Setup Guide

From install to your first AI-controlled session in under five minutes. Follow these steps in order.


1. Download Haptix for Mac

Download the Haptix macOS app from the releases page or grab the latest directly:

Drag it to your Applications folder and launch it — it runs in your menu bar. A free trial starts on first launch, no credit card required.

Requires macOS 15.0+ (Sequoia) and Apple Silicon. See System Requirements for full details.

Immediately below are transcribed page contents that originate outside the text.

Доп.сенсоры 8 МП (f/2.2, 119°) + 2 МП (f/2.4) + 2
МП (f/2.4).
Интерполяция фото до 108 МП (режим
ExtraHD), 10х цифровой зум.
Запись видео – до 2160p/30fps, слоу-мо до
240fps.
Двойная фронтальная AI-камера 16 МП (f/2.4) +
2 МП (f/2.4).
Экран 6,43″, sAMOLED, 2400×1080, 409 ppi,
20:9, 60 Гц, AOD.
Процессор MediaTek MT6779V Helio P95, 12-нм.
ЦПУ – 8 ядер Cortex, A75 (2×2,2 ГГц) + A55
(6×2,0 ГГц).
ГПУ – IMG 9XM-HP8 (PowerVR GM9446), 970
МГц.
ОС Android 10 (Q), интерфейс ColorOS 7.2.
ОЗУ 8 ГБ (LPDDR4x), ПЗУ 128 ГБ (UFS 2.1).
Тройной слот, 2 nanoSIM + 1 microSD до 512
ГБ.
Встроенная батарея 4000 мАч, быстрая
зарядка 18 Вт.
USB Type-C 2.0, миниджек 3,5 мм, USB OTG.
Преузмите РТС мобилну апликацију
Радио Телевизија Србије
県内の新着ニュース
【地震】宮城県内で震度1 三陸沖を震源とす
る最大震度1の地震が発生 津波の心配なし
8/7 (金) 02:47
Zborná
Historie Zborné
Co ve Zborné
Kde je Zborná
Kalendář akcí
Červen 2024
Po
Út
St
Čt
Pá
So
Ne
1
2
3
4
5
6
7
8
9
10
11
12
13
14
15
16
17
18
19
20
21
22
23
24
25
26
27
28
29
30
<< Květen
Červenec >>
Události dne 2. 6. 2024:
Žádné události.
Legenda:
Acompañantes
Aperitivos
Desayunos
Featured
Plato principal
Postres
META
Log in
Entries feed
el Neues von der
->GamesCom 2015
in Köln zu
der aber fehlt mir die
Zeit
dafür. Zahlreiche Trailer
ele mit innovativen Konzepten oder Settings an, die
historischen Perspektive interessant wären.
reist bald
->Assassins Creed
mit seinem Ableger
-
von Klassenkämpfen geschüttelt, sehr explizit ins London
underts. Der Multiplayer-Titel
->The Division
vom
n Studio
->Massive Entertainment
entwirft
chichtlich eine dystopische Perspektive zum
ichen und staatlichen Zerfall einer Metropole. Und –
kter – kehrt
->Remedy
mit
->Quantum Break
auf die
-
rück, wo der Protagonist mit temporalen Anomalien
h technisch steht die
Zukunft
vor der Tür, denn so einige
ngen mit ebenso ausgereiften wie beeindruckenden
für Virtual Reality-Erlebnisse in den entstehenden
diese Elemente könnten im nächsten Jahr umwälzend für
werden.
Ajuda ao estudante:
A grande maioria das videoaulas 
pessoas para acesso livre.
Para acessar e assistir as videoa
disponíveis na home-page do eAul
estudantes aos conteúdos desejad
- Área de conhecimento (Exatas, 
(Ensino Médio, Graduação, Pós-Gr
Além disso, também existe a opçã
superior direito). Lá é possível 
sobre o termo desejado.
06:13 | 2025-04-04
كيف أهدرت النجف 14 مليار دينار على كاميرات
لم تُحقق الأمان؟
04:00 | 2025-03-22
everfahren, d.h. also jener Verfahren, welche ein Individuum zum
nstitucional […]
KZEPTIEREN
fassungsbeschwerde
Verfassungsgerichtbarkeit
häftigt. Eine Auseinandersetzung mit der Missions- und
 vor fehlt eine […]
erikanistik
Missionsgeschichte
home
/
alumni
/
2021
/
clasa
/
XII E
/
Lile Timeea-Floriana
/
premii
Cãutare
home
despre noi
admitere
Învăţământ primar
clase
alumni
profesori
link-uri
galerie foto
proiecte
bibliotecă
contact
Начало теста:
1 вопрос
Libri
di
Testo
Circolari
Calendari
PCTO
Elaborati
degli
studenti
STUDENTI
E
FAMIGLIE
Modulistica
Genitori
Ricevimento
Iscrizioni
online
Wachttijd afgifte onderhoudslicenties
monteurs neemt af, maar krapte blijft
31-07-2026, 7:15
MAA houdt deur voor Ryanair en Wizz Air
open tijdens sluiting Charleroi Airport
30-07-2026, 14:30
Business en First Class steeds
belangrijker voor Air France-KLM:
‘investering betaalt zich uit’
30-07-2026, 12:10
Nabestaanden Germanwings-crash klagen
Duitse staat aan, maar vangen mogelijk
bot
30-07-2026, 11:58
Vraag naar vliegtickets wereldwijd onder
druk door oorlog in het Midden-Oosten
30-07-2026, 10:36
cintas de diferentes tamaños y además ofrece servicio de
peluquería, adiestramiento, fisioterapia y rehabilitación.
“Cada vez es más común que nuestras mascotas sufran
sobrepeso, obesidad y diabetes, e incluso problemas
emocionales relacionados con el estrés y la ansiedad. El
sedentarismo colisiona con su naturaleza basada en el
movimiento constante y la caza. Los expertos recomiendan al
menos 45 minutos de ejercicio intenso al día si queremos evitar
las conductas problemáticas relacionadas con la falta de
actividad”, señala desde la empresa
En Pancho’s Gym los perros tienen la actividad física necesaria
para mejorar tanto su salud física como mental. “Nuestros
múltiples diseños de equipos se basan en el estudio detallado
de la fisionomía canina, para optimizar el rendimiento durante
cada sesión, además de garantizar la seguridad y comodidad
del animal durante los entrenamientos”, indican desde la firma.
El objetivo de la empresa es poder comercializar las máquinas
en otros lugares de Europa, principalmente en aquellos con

2. Add HaptixKit to your project

Add the HaptixKit Swift Package to your Xcode project.

Using Xcode

  1. Go to File → Add Package Dependencies
  2. Paste the package URL: https://github.com/haptix-dev/HaptixKit
  3. Click Add Package

Using Package.swift

Add HaptixKit to your Package.swift dependencies:

dependencies: [
    .package(
        url: "https://github.com/haptix-dev/HaptixKit",
        from: "1.2.0"
    )
]

Only link HaptixKit to your Debug configuration. In your target's Build Phases, set the framework to optional, or use a conditional dependency to exclude it from Release builds entirely.


3. Add Haptix to your app

Add Haptix.start(license:) to your app's init(), wrapped in #if DEBUG. Use the trial key from the Haptix app, or the license key from your purchase.

#if DEBUG
import HaptixKit
#endif

@main
struct MyApp: App {
    init() {
        #if DEBUG
        Haptix.start(license: "HPTX-XXXX-XXXX-XXXX")
        #endif
    }

    var body: some Scene {
        WindowGroup {
            ContentView()
        }
    }
}

Wrap in #if DEBUG to exclude from production builds. App Review may reject apps that include development tools, and it would expose a remote control surface to your users.

SDK parameters

Parameter Type Default Description
license String Required Your Haptix license key (trial or purchased)
haptics Bool true Haptic feedback on device when agent performs actions
sessionTimeout TimeInterval 300 Idle timeout in seconds before auto-disconnect

4. Prepare your device

On your physical iPhone or iPad, enable two settings:

  1. Developer Mode — Settings → Privacy & Security → Developer Mode → toggle on
  2. UI Automation — Settings → Developer → Enable UI Automation → toggle on

Simulators don't require these settings — you can skip this step if you're testing on Simulator only.


5. Connect via USB

Connect your iPhone or iPad to your Mac with a USB cable. Haptix discovers USB devices automatically — no network configuration needed.


6. Start the Haptix server

Launch the Haptix app on your Mac if it isn't already running. It lives in your menu bar and starts the MCP server automatically on localhost:4278.

Start a free trial or enter your license key in the Haptix onboarding if you haven't already. You can also start a trial from the terminal with haptix trial.


7. Configure your AI agent

Add the Haptix MCP server to your AI agent's configuration. See the full MCP Setup page for all supported agents, or use the quick config below:

{
  "mcpServers": {
    "haptix": {
      "url": "http://localhost:4278/mcp"
    }
  }
}

This works for Cursor (.cursor/mcp.json), VS Code (.vscode/mcp.json), and Claude Desktop.


8. Build, run, and go

Build and run your app from Xcode on your USB-connected device or Simulator. The daemon discovers your device and connects automatically.

You're ready. Your AI agent can now take screenshots, tap, swipe, type, and read the accessibility tree — all on your real device or Simulator.